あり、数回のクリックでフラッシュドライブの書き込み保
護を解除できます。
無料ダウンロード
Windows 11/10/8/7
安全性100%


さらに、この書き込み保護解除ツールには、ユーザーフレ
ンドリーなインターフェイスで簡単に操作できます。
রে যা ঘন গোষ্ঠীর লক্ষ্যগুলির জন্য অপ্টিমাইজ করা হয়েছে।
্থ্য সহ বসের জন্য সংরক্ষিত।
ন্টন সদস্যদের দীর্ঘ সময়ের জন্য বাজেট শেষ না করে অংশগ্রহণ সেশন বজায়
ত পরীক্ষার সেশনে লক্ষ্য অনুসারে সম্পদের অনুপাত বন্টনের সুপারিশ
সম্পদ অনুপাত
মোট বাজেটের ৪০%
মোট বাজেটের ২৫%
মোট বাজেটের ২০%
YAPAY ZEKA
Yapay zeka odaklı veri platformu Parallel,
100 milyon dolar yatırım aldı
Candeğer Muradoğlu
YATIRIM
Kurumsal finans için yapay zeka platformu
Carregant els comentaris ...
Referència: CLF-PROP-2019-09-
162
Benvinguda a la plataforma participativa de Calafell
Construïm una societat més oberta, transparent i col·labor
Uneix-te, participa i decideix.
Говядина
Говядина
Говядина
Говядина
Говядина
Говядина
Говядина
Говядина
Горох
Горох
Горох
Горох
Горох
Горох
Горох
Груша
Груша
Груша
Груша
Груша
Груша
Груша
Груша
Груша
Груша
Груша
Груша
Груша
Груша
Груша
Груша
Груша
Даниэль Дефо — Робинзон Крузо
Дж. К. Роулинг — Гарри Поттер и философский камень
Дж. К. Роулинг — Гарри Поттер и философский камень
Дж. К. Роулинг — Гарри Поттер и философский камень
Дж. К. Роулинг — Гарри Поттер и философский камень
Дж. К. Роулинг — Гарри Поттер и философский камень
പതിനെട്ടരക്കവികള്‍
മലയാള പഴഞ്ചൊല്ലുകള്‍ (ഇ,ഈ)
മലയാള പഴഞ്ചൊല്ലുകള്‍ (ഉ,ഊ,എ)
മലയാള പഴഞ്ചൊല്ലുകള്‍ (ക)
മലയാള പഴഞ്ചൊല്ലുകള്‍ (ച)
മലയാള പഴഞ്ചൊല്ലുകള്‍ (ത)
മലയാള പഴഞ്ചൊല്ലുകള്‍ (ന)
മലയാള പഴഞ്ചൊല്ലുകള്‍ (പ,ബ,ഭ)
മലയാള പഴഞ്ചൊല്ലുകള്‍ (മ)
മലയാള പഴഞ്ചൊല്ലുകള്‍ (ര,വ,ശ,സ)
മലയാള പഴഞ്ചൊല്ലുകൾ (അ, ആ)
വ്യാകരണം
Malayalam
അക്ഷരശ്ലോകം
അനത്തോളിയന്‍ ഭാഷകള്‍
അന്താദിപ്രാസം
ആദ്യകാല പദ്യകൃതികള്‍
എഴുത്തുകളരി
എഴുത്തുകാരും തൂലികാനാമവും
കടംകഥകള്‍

WHAT IS EXPECTED:
Return every one of the rows above that contains the word "platformu", copying each such row in full.

RESPONSE BOX:
Yapay zeka odaklı veri platformu Parallel,
Kurumsal finans için yapay zeka platformu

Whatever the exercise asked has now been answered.